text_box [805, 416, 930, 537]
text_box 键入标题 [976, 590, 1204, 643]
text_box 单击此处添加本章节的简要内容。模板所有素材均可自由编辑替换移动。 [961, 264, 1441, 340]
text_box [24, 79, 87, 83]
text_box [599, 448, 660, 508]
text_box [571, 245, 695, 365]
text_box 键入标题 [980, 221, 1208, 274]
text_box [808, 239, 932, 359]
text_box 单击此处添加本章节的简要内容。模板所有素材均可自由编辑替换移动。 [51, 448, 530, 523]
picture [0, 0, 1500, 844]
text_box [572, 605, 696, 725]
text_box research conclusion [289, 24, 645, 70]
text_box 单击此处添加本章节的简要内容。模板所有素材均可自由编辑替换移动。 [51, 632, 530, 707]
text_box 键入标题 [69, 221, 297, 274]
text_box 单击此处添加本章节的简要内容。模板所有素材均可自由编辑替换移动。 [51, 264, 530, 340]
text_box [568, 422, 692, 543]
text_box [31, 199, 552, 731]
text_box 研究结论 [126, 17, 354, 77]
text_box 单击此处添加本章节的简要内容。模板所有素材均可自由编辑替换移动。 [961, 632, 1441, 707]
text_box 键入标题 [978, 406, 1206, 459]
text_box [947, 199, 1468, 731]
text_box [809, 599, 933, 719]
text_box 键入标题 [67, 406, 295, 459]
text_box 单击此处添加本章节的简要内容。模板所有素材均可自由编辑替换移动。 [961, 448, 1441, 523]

-- -- --

_Problem statement:_ Your answer should be the listing itself, repeated exactly.

_Solution to the problem:_
text_box [805, 416, 930, 537]
text_box 键入标题 [976, 590, 1204, 643]
text_box 单击此处添加本章节的简要内容。模板所有素材均可自由编辑替换移动。 [961, 264, 1441, 340]
text_box [24, 79, 87, 83]
text_box [599, 448, 660, 508]
text_box [571, 245, 695, 365]
text_box 键入标题 [980, 221, 1208, 274]
text_box [808, 239, 932, 359]
text_box 单击此处添加本章节的简要内容。模板所有素材均可自由编辑替换移动。 [51, 448, 530, 523]
picture [0, 0, 1500, 844]
text_box [572, 605, 696, 725]
text_box research conclusion [289, 24, 645, 70]
text_box 单击此处添加本章节的简要内容。模板所有素材均可自由编辑替换移动。 [51, 632, 530, 707]
text_box 键入标题 [69, 221, 297, 274]
text_box 单击此处添加本章节的简要内容。模板所有素材均可自由编辑替换移动。 [51, 264, 530, 340]
text_box [568, 422, 692, 543]
text_box [31, 199, 552, 731]
text_box 研究结论 [126, 17, 354, 77]
text_box 单击此处添加本章节的简要内容。模板所有素材均可自由编辑替换移动。 [961, 632, 1441, 707]
text_box 键入标题 [978, 406, 1206, 459]
text_box [947, 199, 1468, 731]
text_box [809, 599, 933, 719]
text_box 键入标题 [67, 406, 295, 459]
text_box 单击此处添加本章节的简要内容。模板所有素材均可自由编辑替换移动。 [961, 448, 1441, 523]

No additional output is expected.